It was alarming to learn that Blueberry Creek Forest School and Nature Centre has been under the litigious wrath of the Tay Valley Township since its founding. It is baffling to me how this honest work to create an alternative space for children could be so problematic that things needed to be addressed in a courthouse. What then, is the advantage of towns over cities, if matters cannot be discussed and compromises reached in living rooms and doorway discussions?


Coming across such a sour experience, as a newcomer with hopes to draw my peoples from the city into the country, was deeply discouraging. It was a recognition of patterns I know well, as someone who comes from a part of the world marred by colonial legacy. It is not that Blueberry Creek Forest School and Nature Centre ought to sit above permits or zoning, but the relentlessness of it all had the familiarity of law enforcement not with the intent to care for land and people, but as a way of suppression of certain individuals and groups.

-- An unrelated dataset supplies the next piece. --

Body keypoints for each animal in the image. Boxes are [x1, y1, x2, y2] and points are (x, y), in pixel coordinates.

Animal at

In these eight years of the forest school’s history, a sprawling community connected by love of nature and children has grown, supporting each other through many joys, hardships, grief, and the rocky ride that is raising children. This forest school is an earnest and intentional invitation to not only imagine a better world in the distant future, but to create the conditions for children to make a better world today, emergent from their knowing, their voices and their dreams. It ought to be amongst the township’s treasures to have a school as such, and with that a willingness to pursue solutions and resolutions through dialogue, conversation and creative problem-solving. Perhaps most of all what is amiss, is that the children are watching and learning, what it means to be in relationship with those who represent and enforce the law.

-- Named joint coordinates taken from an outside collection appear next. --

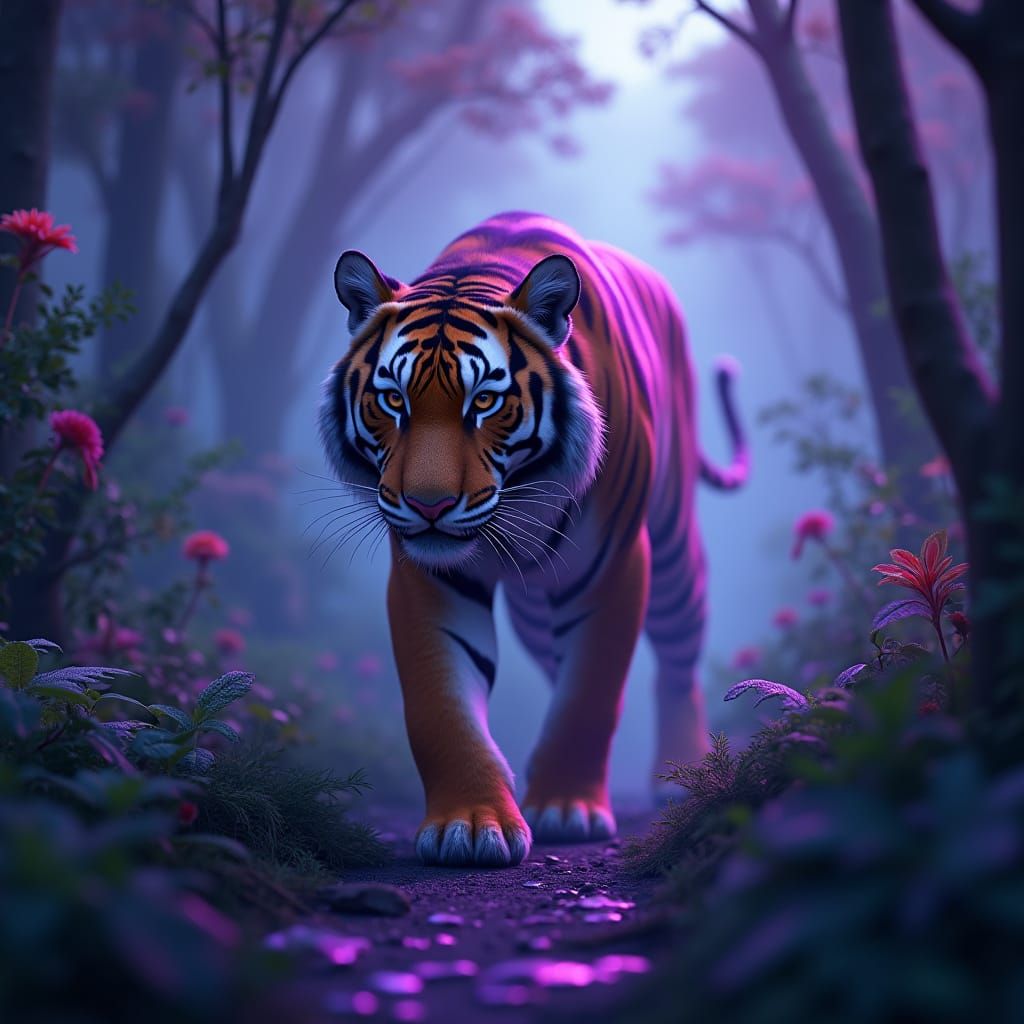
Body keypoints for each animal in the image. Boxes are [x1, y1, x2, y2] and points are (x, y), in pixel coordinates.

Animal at [319, 212, 748, 868]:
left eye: (484, 402)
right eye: (393, 400)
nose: (428, 506)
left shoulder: (614, 568)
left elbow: (589, 693)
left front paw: (568, 810)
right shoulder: (429, 577)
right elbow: (439, 704)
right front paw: (469, 823)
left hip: (674, 552)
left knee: (677, 660)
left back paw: (680, 772)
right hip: (535, 612)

I have no legal comebacks or arguments with which to challenge your claims, nor is that my place or knowledge. Instead, I write from my heart and mind, to implore the Tay Valley Township to move towards stewardship in its care for the land, people and community. Stewardship indeed upholds the law, but intertwines it with wisdom and seeks to maintain and flourish the interconnectedness of all creation.


Listen to our voices, understand our purpose and work with us, not against us.